Isatai'i brought all the bands of the Comanches together for the sun dance in May 1874. At the sun dance, he began preaching a war of revenge and extermination, and told the warriors they would be invulnerable to their enemies. Comanche history says that Isatai'i’s hatred of the whites was motivated by the deaths of family members at their hands.

It is notable that members of other tribes, mainly the Kiowas and Cheyennes, found his message appealing. At first, the Comanche wished to exterminate the Tonkawas, long allies and scouts for the hated Texas Rangers. But disregarding that plan as secondary to the need of saving the buffalo, then approaching extermination at the hands of white hunters, the Comanches decided to attack the hunters in the Texas Panhandle, who were destroying the buffalo and thereby endangering the Native American Plains tribes' chief source of food.

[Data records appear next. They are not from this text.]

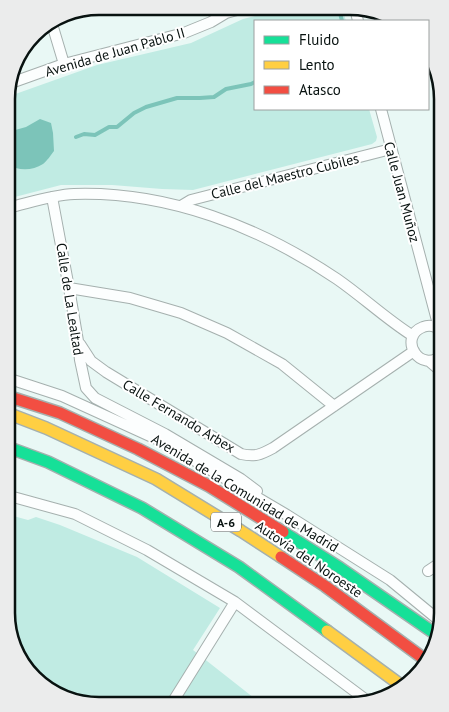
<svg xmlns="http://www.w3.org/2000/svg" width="449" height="712" font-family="'PT Sans',sans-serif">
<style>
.green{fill:#c0ebe3}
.water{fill:#7cc4b9}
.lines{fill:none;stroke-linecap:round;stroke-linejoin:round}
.stream{stroke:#7cc4b9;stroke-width:4}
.street-casing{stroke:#a5b0ae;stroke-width:12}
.fast-casing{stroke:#a5b0ae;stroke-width:14}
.slow-casing{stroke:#a5b0ae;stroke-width:14}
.jam-casing{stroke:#a5b0ae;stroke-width:14}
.street{stroke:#fcfefe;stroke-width:10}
.fast{stroke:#16e098;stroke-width:11}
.slow{stroke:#ffcf43;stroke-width:11}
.jam{stroke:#f24e42;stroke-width:11}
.labels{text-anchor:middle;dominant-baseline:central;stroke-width:4;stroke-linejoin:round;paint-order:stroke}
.shield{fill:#fff;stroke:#525958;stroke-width:1}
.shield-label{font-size:12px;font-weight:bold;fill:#081210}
.street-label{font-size:14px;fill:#081210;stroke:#fff}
.rim{fill:none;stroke:#081210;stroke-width:2.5}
</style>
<rect width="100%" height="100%" fill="#e9f8f5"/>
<!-- green -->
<path class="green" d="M290 7 342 8 346 21H255V109H369L377 137 376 141 372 144 193 190 162 189 112 185H61L7 199V97L97 65 191 43 243 19Z
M6 514 28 520 36 517 60 525 137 557 220 608 193 650 258 701 86 705 42 686 13 648 6 613Z"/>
<!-- water -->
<path class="water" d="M40 119 51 123 53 133 54 151C51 155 47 161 43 164 32 171 18 171 7 164V134L8 132 26 127Z"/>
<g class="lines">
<!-- stream -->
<path class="stream" d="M337 8 339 9 342 21
M76 137 84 134 95 135 109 127H117L134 113 146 107 177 98H200L214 97 226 89 251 84 255 82"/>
<defs>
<path id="street" d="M355 8 358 21
M52 24 64 64
M428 62 433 60
M8 84 64 64 184 33 211 22 226 13 248 7
M381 109 439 328
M52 197 69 288 78 341 80 360 86 388 95 398 165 434 241 479 257 491
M181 206 191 200 391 149
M7 208C29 203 51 195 74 194 168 191 260 227 337 279 363 297 386 319 413 336
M69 288 130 298 181 313 227 333 282 364 334 406
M442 331C437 327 430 324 423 327 397 337 420 376 443 354
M80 344 91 361 106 372 241 454C255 457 260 455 273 448L414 351
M429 361 443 373
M7 378 62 396 163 442 287 515 390 580 441 622
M6 495 75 514 147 550 235 602 365 699
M428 571 443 561
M172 703 235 602"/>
<path id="fast" d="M7 447 48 462 142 508 239 567 327 631
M283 532 340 568 437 635"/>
<path id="slow" d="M7 413 46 428 156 479 241 531 281 557
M327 631 402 686"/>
<path id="jam" d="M7 396 60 413 138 449 209 486 283 532
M281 557 325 586 427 661"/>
</defs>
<!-- street casing -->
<use href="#street" class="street-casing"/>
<!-- fast casing -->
<use href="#fast" class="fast-casing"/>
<!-- slow casing -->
<use href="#slow" class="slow-casing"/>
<!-- jam casing -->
<use href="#jam" class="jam-casing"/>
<!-- street -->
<use href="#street" class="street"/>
<!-- fast -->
<use href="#fast" class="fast"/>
<!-- slow -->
<use href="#slow" class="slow"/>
<!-- jam -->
<use href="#jam" class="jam"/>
</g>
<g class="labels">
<!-- shield labels -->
<rect class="shield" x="211" y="512.5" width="30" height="19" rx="4"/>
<g class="shield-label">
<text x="226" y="522">A-6</text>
</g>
<!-- street labels -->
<g class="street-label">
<text transform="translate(115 52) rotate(-16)">Avenida de Juan Pablo II</text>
<text transform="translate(285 176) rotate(-14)">Calle del Maestro Cubiles</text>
<text transform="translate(402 192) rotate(75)">Calle Juan Muñoz</text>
<text transform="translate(70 299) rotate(81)">Calle de La Lealtad</text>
<text transform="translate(179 416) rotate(31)">Calle Fernando Arbex</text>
<text transform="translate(245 493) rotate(31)">Avenida de la Comunidad de Madrid</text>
<text transform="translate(309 559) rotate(34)">Autovía del Noroeste</text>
</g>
</g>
<!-- crop -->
<path d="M0 0H449V712H0ZM99 15H350A84 84 0 0 1 434 99V613A84 84 0 0 1 350 697H99A84 84 0 0 1 15 613V99A84 84 0 0 1 99 15Z" fill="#ebecec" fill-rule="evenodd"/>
<path class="rim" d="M99 15H350A84 84 0 0 1 434 99V613A84 84 0 0 1 350 697H99A84 84 0 0 1 15 613V99A84 84 0 0 1 99 15Z"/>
<!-- legend -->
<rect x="254" y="20" width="175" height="90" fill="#ffffff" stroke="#9ca09f"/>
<rect x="264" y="36" width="25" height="8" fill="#16e098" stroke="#9ca09f"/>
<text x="299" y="45" font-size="15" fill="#081210">Fluido</text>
<rect x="264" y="61" width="25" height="8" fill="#ffcf43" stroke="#9ca09f"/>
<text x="299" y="70" font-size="15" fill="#081210">Lento</text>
<rect x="264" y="86" width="25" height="8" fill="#f24e42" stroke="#9ca09f"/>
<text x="299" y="95" font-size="15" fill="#081210">Atasco</text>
</svg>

On June 27 a party of between 250 and 1000 Indians, primarily all the bands of the Comanches, but including Kiowa and Cheyenne, attacked the buffalo hunters who were camping at the old trading post of Adobe Walls, on the South Canadian River. During the battle, led primarily by the young Comanche Quanah Parker, Isatai'i remained at least a mile away on a distant hill. The buffalo hunters, twenty-eight men and one woman, protected by the solid adobe walls and armed with long-range rifles, fought off the Indians and finally compelled them to withdraw. It was during this battle that Billy Dixon made what may be the most famous rifle shot of the west, hitting a Comanche chief one mile (1.6 km) away.

About fifteen warriors were killed and a larger number wounded, including Quanah Parker.

==After Adobe Walls==
Isatai'i tried to avoid blame for the disastrous defeat by claiming his magic had been weakened before the battle when a Cheyenne killed a skunk, breaking a religious taboo. This was received poorly (especially by the Cheyenne Dog Soldiers), and he was severely beaten and renamed from Kwihnai Tosaabitʉ (English: White Eagle) to Isatai'i (Wolf's Vulva). Isatai'i was discredited and publicly humiliated.

==Later life==
In an entry from the Handbook of Texas, Gaines Kincaid writes that "although many military historians do not consider the Second Battle of Adobe Walls a major historic engagement, it was a crushing spiritual defeat for the Southern Plains Indians, who had come to believe fully in the superhuman prophetic powers of the medicine man". Being driven off by civilian buffalo hunters certainly marked the end of their time as any sort of military power. Within a year, the Comanche and Kiowa were all on the reservation.
Isatai'i died in 1916, and is buried in a family cemetery in Stephens County, Oklahoma.